Once within, Ben Kerne didn’t walk in the direction of the inn’s restaurant, and as he moved, it was obvious to Daidre that he was quite familiar with this place. He bypassed a reception desk, and he walked down a gloomy corridor towards a square of light that fell from the window of what seemed to be an illuminated office at the back of the building. He entered without knocking on the door, which suggested that either he was expected or he wished his appearance to come as a surprise and hence to disarm whoever was inside.

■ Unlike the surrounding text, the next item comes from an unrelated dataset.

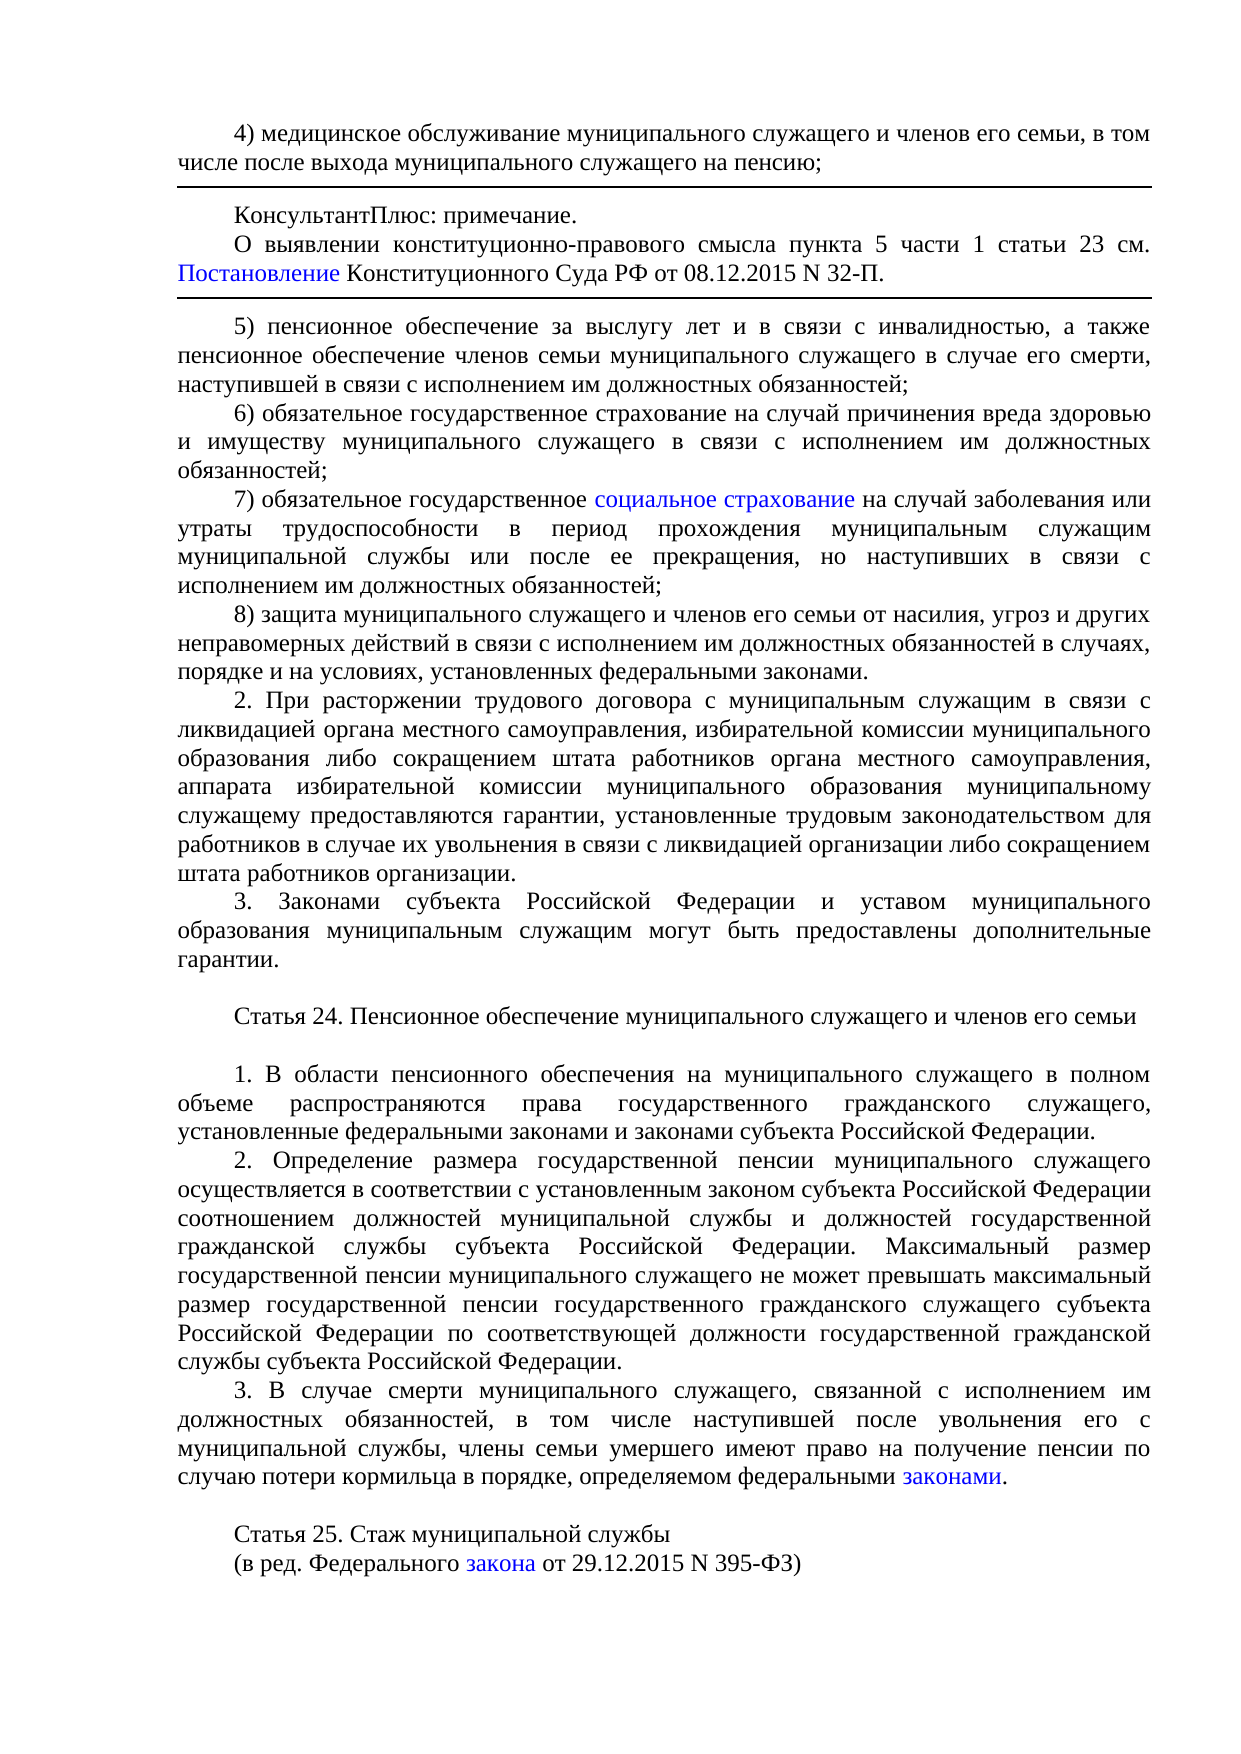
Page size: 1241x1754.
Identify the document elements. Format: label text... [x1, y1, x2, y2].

text Статья 25. Стаж муниципальной службы [177, 1519, 1152, 1548]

Daidre moved quickly to observe, and she was in time to see an older woman rising awkwardly from behind a desk. She was grey of hair and colourless of face, and part of her dragged a bit, and Daidre recalled she’d suffered a stroke. But she’d recovered well enough to be able to hold out one arm to her son. When he strode to her, she embraced him in a grip so fierce that Daidre could see its power to crush his body to hers. They said nothing to each other. Instead they merely expressed and rested within the bond of mother and child.
The sheer force of the moment reached through the office window to Daidre and embraced her as well. But she felt no succour rushing through her. Instead, she felt a grief she could not bear to experience. She turned away.
Chapter Fifteen
DI BEA HANNAFORD INTERRUPTED HER WORKDAY BECAUSE OF the dogs. She knew this was a feeble excuse that would have proved embarrassing had someone pointed it out to her, but that fact did not lessen its efficacy. Dogs One, Two, and Three needed to be fed, walked, and otherwise attended to, and Bea told herself that only an inexperienced companion to canines actually believed that dogs were sufficient company for each other during the long hours when their humans had to be away. So not too long after her conversation with Tammy Penrule, she checked on the progress among the officers in the incident room?there was little enough of this and damn if Constable McNulty wasn’t studying large surfing waves on the screen of Santo Kerne’s computer monitor and doing everything but drooling over them?and afterwards she climbed into her car and drove to Holsworthy.